I Should Be Thrilled
New biopics of jazz trumpet legends Miles Davis and Chet Baker! Actually let's remove the exclamation point. I played trumpet and studied jazz well into my adulthood and have listened to Miles and Baker for at least four decades, so I should be thrilled, right? But, no. I watched the 90 second trailer for the Miles pic and during that brief time Miles punched four or five guys in the face. If you think the main thing to know about Miles is that he was badass gangsta, well, this should get you stoked. I know that this was a labor of love for Don Cheadle, but my heart sinks a bit thinking about it. The main thing to know about any artist is their art. Yes, Miles was quite a character and was indeed a badass.* But this is all secondary. As for Baker, I think he was actually pretty uninteresting personally. When he wasn't playing (often brilliantly) he was usually shooting smack.

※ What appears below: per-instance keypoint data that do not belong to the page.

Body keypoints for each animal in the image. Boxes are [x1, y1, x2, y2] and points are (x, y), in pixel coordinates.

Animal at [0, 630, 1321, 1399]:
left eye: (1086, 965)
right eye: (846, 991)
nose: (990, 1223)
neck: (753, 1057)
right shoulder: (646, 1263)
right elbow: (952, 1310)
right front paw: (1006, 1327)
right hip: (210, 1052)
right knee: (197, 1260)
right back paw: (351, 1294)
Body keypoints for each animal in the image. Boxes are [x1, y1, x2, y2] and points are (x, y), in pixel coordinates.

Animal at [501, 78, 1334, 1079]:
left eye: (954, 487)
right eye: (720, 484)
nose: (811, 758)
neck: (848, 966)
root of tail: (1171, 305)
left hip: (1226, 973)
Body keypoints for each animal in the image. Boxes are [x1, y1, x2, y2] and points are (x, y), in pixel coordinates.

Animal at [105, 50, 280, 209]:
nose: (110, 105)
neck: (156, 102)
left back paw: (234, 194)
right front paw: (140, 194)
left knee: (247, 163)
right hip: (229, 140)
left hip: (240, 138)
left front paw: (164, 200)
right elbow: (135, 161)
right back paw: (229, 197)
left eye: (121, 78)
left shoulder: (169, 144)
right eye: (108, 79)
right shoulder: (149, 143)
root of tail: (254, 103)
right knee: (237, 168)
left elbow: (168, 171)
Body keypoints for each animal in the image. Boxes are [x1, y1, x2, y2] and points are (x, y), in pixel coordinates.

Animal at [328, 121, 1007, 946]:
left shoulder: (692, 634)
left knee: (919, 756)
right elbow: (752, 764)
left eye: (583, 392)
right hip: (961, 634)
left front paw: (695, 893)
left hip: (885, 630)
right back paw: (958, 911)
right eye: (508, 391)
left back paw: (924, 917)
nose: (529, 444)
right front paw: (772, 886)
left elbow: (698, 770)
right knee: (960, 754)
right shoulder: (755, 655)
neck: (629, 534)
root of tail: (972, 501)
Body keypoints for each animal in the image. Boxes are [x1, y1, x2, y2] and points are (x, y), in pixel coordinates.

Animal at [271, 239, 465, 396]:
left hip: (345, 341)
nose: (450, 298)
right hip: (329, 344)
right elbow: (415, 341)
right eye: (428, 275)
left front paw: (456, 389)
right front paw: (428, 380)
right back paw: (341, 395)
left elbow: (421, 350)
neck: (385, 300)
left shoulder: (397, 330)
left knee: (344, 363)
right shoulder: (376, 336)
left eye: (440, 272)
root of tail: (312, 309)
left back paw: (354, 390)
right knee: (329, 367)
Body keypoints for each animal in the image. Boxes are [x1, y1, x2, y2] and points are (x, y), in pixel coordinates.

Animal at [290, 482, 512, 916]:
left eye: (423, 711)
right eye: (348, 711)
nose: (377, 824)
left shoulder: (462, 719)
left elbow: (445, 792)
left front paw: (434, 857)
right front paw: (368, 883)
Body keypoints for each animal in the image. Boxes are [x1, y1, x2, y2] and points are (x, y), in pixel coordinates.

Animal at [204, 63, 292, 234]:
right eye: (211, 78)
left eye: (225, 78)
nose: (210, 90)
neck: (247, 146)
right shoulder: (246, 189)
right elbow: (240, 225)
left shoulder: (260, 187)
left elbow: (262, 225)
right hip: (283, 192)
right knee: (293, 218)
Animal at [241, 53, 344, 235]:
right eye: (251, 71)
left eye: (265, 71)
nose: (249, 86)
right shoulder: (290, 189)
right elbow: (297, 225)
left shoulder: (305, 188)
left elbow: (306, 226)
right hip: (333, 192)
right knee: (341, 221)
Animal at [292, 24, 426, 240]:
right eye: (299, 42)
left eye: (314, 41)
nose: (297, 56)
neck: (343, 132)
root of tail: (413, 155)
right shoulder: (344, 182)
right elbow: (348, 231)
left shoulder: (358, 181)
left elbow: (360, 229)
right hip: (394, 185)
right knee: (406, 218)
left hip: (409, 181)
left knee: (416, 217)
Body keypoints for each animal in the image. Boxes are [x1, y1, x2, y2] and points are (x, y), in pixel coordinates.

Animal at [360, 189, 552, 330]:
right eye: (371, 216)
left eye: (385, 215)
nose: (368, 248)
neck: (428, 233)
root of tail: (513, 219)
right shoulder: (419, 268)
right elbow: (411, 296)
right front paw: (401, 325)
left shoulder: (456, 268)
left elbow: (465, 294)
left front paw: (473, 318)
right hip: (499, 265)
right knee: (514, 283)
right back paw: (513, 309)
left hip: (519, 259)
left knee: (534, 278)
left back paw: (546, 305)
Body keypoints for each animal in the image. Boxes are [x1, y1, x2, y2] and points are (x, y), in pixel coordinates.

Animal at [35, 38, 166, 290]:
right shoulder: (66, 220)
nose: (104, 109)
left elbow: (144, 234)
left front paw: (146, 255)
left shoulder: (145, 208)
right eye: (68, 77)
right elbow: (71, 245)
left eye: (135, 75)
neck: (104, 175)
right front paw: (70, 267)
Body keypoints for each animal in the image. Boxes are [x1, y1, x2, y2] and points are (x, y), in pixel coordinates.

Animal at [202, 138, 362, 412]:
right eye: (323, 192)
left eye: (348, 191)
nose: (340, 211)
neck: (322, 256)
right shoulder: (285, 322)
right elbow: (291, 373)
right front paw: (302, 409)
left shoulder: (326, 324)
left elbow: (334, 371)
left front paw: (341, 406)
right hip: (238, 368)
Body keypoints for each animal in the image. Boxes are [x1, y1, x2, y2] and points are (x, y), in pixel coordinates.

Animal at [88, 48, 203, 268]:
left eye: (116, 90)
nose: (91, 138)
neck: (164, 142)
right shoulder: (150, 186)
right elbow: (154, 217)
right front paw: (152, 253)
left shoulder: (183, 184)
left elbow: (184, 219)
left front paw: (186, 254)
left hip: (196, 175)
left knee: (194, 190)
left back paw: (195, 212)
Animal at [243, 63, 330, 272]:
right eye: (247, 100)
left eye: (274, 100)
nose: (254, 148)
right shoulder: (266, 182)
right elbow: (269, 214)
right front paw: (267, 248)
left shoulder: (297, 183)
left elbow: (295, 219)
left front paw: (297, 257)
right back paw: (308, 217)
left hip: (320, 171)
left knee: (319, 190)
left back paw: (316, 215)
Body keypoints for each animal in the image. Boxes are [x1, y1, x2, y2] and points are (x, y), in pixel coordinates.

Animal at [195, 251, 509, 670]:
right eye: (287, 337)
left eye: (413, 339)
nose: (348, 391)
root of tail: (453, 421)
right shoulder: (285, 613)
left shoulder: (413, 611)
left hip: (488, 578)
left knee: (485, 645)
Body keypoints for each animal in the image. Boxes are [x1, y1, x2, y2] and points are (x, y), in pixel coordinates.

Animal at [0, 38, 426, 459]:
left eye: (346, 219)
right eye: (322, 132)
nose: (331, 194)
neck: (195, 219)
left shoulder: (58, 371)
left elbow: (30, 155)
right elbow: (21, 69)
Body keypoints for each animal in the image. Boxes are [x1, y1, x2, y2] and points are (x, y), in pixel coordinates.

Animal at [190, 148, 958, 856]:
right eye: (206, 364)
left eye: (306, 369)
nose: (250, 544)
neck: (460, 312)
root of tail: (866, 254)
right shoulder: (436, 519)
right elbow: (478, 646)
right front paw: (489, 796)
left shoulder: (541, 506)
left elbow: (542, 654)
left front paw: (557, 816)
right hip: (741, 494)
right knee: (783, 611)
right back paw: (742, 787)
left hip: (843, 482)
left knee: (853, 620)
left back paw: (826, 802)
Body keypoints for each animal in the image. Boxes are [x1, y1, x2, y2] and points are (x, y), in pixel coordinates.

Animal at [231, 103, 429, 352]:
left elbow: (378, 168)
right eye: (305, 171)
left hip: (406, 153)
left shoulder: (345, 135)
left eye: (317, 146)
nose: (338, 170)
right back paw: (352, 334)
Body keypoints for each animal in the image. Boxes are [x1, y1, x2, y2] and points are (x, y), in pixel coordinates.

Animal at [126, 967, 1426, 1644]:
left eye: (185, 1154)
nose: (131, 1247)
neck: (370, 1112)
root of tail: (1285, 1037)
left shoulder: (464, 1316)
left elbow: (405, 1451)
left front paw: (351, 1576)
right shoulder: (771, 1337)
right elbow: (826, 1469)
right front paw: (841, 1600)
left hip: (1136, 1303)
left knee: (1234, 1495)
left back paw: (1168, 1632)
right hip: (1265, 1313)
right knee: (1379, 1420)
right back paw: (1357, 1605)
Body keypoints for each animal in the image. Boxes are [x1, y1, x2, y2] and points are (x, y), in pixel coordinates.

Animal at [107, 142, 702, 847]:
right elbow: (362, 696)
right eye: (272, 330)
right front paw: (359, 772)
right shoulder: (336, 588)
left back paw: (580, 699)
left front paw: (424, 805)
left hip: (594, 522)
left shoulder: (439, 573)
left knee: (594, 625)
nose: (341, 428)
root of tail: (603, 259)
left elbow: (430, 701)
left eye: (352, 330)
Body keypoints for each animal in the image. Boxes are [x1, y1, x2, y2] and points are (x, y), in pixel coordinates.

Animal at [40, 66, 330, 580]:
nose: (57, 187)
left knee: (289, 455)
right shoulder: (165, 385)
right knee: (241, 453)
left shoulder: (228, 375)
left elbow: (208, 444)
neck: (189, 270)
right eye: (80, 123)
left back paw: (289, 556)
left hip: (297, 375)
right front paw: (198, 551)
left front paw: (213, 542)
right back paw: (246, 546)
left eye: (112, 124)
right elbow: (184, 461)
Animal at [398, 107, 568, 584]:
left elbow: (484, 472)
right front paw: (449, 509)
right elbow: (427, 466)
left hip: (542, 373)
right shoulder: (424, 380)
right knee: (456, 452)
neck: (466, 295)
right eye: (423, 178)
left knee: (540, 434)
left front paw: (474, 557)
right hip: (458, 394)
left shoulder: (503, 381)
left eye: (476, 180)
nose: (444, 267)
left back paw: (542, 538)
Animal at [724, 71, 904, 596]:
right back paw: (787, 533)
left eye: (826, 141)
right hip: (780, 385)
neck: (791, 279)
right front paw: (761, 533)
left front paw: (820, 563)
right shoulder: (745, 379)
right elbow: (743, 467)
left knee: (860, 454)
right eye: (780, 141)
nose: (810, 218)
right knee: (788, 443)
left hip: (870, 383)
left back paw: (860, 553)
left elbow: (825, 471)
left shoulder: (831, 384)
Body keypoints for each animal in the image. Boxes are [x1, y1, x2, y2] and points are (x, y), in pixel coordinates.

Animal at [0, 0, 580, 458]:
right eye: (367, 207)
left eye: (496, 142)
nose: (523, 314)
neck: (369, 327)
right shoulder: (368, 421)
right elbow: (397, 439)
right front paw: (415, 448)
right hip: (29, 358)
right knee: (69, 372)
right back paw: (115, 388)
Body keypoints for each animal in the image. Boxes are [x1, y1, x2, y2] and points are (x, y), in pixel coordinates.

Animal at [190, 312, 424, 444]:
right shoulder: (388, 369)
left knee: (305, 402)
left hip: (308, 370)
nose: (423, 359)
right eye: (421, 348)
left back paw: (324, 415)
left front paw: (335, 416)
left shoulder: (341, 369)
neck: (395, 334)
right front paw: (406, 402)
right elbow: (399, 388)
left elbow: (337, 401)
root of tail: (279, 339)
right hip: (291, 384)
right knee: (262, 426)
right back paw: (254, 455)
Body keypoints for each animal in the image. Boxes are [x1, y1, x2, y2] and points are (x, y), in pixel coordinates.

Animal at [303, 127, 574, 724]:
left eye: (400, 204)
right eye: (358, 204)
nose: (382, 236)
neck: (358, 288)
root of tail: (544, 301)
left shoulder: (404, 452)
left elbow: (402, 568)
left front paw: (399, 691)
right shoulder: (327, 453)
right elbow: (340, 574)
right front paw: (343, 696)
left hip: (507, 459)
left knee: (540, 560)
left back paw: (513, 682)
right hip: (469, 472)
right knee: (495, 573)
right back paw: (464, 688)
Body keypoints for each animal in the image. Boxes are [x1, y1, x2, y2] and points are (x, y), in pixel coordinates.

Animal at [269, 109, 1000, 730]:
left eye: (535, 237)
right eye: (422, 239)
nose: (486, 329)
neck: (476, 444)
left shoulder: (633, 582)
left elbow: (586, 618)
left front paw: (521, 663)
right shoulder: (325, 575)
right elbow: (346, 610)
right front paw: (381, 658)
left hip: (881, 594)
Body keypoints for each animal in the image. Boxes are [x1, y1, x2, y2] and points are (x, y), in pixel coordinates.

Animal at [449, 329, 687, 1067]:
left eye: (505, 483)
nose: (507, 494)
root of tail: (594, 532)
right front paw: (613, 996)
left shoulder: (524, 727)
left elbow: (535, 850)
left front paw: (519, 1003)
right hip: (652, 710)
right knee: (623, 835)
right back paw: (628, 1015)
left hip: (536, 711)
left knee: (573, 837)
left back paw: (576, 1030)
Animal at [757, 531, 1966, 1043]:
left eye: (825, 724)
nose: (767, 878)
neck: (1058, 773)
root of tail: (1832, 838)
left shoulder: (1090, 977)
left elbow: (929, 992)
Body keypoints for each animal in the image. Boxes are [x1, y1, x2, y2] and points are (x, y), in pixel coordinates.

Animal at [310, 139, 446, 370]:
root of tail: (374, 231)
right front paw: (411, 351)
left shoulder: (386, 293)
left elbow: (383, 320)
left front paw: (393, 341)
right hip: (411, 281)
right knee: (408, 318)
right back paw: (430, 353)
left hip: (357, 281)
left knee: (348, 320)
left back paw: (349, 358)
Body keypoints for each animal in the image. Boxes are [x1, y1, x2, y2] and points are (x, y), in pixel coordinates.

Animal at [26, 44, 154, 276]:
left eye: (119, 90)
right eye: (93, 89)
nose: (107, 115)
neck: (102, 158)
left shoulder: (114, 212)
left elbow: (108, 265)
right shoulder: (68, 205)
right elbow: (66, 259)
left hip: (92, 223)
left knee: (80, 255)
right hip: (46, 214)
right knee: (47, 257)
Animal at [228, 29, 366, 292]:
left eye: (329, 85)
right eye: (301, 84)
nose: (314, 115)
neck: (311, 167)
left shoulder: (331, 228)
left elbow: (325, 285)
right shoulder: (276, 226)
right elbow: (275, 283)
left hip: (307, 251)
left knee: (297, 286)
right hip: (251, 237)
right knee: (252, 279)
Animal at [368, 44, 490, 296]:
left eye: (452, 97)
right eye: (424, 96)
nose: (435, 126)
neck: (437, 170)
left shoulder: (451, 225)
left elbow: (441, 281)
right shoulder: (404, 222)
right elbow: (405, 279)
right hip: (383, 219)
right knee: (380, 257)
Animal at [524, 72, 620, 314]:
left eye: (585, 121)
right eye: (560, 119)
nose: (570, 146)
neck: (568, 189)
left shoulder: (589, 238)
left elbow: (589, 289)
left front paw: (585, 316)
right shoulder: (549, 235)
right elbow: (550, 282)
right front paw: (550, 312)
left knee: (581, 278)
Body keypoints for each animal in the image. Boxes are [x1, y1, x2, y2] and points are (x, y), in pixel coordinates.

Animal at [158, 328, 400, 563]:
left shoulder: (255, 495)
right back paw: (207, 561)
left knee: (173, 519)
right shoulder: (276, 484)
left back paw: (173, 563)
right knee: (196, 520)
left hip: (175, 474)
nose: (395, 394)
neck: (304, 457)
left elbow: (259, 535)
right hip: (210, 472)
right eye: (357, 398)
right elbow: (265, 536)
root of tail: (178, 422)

The best way to get someone fired up about an artist is through a well done documentary. I eagerly watch every American Masters show on PBS. In good documentaries you get a real sense of why the art is/was interesting and noteworthy. And through various interviews and narration you can get a true sense of the person and how their experiences relate to their art. Case in point: the stellar Sinatra documentary on HBO directed by Alex Gibney, Sinatra: All or Nothing At All. I came away from that 4 hour show with an ever deeper love for his music and a gobsmacked appreciation for the epic sweep of his life. I felt the same way about the PBS American Experience documentary on Walt Disney, also released last year.
Fred Kaplan writing at Slate, has a great article on this topic. He knows his jazz, and like many or most jazz lovers he feels that Round Midnight is the best depiction of jazz on film. It starred the charismatic tenor giant Dexter Gordon, and featured all sorts of top jazz people playing versions of themselves. True, Gordon was past his prime as a player here, but you get a sense for how it is above all a love for the music that drives the artists. I liked the Johnny Cash biopic, but it didn't increase my appreciation for his music as much as various documentaries have.
Far and away the best depiction of music and musicians on screen, IMHO, was achieved in the HBO show Treme. For the most part the musicians played themselves, and all the music scenes were organic to the story and showed the love that is the foundation of successful art. Show creators David Simon and Eric Overmyer let the music speak for itself, and there was a respect in that choice that is rare.
* I do recommend the Miles autobiography. You get a true sense for the infamous Miles attitude, but you also get his often-generous assessments of the musicians who inspired him. I've read it twice.